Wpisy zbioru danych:
____________

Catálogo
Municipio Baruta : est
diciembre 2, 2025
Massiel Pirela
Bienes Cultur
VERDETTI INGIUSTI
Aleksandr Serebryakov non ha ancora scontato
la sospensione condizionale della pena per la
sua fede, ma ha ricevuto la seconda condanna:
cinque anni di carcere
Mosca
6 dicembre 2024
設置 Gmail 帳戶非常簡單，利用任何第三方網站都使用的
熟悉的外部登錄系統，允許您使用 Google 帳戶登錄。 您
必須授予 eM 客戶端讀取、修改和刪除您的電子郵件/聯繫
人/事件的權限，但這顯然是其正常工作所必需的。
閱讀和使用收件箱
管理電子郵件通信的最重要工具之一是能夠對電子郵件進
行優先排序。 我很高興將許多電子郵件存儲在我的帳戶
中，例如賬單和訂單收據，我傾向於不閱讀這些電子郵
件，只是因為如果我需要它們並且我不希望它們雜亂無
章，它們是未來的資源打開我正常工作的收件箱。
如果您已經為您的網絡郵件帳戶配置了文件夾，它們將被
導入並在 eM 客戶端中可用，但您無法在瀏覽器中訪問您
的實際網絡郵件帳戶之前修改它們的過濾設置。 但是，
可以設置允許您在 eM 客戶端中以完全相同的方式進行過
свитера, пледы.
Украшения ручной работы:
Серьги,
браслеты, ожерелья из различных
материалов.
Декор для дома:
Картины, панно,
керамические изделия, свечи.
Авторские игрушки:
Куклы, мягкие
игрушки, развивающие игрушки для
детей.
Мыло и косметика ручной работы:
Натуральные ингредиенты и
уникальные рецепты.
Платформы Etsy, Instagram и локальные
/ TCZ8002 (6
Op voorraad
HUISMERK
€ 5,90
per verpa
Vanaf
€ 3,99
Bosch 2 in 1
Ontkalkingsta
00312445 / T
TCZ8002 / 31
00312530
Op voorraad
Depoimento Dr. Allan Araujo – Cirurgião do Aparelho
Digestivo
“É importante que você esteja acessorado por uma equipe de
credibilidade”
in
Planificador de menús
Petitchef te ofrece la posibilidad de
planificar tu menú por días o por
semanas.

____________

■ **DO ZROBIENIA**
Przepisz bez żadnych zmian każdy wiersz ze wszystkich powyższych wpisów.

■ **ROZWIĄZANE ZADANIE**
Catálogo
Municipio Baruta : est
diciembre 2, 2025
Massiel Pirela
Bienes Cultur
VERDETTI INGIUSTI
Aleksandr Serebryakov non ha ancora scontato
la sospensione condizionale della pena per la
sua fede, ma ha ricevuto la seconda condanna:
cinque anni di carcere
Mosca
6 dicembre 2024
設置 Gmail 帳戶非常簡單，利用任何第三方網站都使用的
熟悉的外部登錄系統，允許您使用 Google 帳戶登錄。 您
必須授予 eM 客戶端讀取、修改和刪除您的電子郵件/聯繫
人/事件的權限，但這顯然是其正常工作所必需的。
閱讀和使用收件箱
管理電子郵件通信的最重要工具之一是能夠對電子郵件進
行優先排序。 我很高興將許多電子郵件存儲在我的帳戶
中，例如賬單和訂單收據，我傾向於不閱讀這些電子郵
件，只是因為如果我需要它們並且我不希望它們雜亂無
章，它們是未來的資源打開我正常工作的收件箱。
如果您已經為您的網絡郵件帳戶配置了文件夾，它們將被
導入並在 eM 客戶端中可用，但您無法在瀏覽器中訪問您
的實際網絡郵件帳戶之前修改它們的過濾設置。 但是，
可以設置允許您在 eM 客戶端中以完全相同的方式進行過
свитера, пледы.
Украшения ручной работы:
Серьги,
браслеты, ожерелья из различных
материалов.
Декор для дома:
Картины, панно,
керамические изделия, свечи.
Авторские игрушки:
Куклы, мягкие
игрушки, развивающие игрушки для
детей.
Мыло и косметика ручной работы:
Натуральные ингредиенты и
уникальные рецепты.
Платформы Etsy, Instagram и локальные
/ TCZ8002 (6
Op voorraad
HUISMERK
€ 5,90
per verpa
Vanaf
€ 3,99
Bosch 2 in 1
Ontkalkingsta
00312445 / T
TCZ8002 / 31
00312530
Op voorraad
Depoimento Dr. Allan Araujo – Cirurgião do Aparelho
Digestivo
“É importante que você esteja acessorado por uma equipe de
credibilidade”
in
Planificador de menús
Petitchef te ofrece la posibilidad de
planificar tu menú por días o por
semanas.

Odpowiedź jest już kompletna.